What to produce. In the aircraft design passage below, rewrite the paragraph beginning "At the end of the design process" as a short bulleted list that keeps its main facts.

Passage to read.
- Opening Delimiter -
Fortunately throughout the world, the International Standard Atmosphere (ISA)
has been adopted as the definition of atmospheric conditions. ISA charts and data
can be found in most design textbooks. In this book, which is aimed at a worldwide
readership, where possible both SI and ‘British’ units have been quoted. Our apologies
if this confuses the text in places.

Design methodology

The start of the design process requires the recognition of a ‘need’. This normally comes
from a ‘project brief’ or a ‘request for proposals (RFP)’. Such documents may come
from various sources:
• Established or potential customers.
• Government defence agencies.
• Analysis of the market and the corresponding trends from aircraft demand.
• Development of an existing product (e.g. aircraft stretch or engine change).
• Exploitation of new technologies and other innovations from research and
It is essential to understand at the start of the study where the project originated and to
recognise what external factors are influential to the design before the design process
is started.
At the end of the design process, the design team will have fully specified their design
configuration and released all the drawings to the manufacturers. In reality, the design
process never ends as the designers have responsibility for the aircraft throughout its
operational life. This entails the issue of modifications that are found essential during
service and any repairs and maintenance instructions that are necessary to keep the
aircraft in an airworthy condition.
The design method to be followed from the start of the project to the nominal end can
be considered to fall into three main phases. These phases are illustrated in Figure 1.1.
The preliminary phase (sometimes called the conceptual design stage) starts with the
project brief and ends when the designers have found and refined a feasible baseline
design layout. In some industrial organisations, this phase is referred to as the ‘feasibility
study’. At the end of the preliminary design phase, a document is produced which
contains a summary of the technical and geometric details known about the baseline
design. This forms the initial draft of a document that will be subsequently revised
to contain a thorough description of the aircraft. This is known as the aircraft ‘Type
The next phase (project design) takes the aircraft configuration defined towards
the end of the preliminary design phase and involves conducting detailed analysis to
improve the technical confidence in the design. Wind tunnel tests and computational
fluid dynamic analysis are used to refine the aerodynamic shape of the aircraft. Finite
element analysis is used to understand the structural integrity. Stability and control
analysis and simulations will be used to appreciate the flying characteristics. Mass and
balance estimations will be performed in increasingly fine detail. Operational factors
(cost, maintenance and marketing) and manufacturing processes will be investigated

to determine what effects these may have on the final design layout. All these investigations
will be done so that the company will be able to take a decision to ‘proceed
to manufacture’. To do this requires knowledge that the aircraft and its novel features
will perform as expected and will be capable of being manufactured in the timescales
envisaged. The project design phase ends when either this decision has been taken or
when the project is cancelled.
- Closing Delimiter -
Provided information.
- Opening Delimiter -
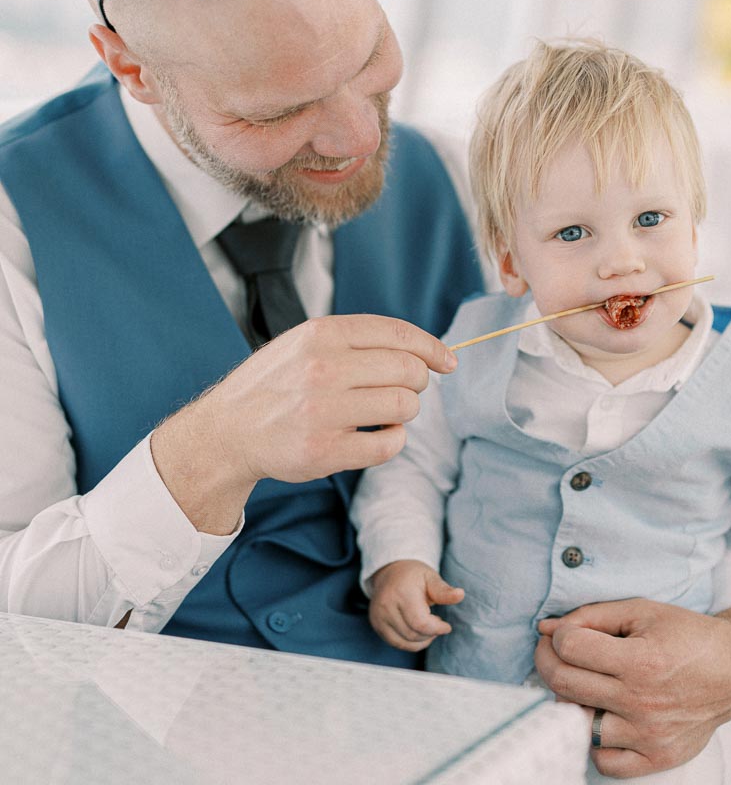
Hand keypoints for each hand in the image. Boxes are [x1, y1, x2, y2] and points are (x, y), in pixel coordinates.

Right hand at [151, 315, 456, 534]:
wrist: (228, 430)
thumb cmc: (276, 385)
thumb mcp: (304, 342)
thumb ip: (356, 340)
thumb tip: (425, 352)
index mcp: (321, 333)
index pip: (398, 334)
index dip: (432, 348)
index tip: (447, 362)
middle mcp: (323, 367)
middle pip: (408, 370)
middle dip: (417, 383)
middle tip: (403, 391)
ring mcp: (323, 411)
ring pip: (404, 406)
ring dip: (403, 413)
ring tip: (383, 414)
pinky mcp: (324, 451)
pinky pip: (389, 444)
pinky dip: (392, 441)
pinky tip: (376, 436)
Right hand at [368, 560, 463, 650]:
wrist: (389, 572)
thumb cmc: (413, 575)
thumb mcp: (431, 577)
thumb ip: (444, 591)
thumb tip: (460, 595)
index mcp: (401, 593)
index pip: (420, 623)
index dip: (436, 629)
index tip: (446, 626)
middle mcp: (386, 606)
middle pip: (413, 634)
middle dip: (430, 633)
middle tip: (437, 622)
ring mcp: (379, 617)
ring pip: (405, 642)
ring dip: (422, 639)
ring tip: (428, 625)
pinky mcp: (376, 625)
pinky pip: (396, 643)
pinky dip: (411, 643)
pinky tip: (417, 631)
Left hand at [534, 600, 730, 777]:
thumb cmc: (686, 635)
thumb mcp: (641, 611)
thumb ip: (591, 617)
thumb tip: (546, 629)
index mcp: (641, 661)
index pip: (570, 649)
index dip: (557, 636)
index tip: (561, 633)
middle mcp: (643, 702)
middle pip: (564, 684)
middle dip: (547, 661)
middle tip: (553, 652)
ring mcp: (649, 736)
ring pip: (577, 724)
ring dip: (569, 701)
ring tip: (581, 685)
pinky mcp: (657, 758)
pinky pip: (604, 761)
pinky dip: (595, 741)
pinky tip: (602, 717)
- Closing Delimiter -
- Opening Delimiter -
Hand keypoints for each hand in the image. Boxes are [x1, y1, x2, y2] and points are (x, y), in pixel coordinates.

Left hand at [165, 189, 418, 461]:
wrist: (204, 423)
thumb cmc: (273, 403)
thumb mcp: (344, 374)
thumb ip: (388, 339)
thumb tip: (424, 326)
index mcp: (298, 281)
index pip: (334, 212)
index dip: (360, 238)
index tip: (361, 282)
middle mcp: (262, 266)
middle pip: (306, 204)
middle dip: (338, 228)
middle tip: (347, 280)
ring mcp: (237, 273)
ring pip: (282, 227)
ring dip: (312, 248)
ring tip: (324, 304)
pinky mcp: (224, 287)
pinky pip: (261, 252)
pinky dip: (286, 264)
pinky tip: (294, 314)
- Closing Delimiter -
- Opening Delimiter -
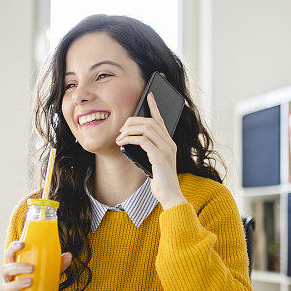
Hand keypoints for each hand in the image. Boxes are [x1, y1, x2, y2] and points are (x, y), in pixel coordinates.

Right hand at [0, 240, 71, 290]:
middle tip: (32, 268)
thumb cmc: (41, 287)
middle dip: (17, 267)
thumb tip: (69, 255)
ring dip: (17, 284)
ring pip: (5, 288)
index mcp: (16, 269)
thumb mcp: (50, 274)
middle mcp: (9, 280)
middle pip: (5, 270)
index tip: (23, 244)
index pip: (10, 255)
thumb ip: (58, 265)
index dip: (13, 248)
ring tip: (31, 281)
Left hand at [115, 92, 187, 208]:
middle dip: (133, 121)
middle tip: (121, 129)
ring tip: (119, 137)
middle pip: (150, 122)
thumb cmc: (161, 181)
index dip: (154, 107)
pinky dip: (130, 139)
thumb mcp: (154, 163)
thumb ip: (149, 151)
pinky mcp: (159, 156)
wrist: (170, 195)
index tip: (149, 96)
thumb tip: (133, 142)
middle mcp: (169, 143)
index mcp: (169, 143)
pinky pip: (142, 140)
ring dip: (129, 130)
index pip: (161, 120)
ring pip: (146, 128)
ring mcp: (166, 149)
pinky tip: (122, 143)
- Closing Delimiter -
The answer.
- By the end of the design process, the design team has fully specified the configuration and released all drawings to the manufacturers.
- In practice the process never ends, because the designers remain responsible for the aircraft throughout its operational life.
- This responsibility covers issuing modifications found essential during service.
- It also covers providing the repair and maintenance instructions needed to keep the aircraft airworthy.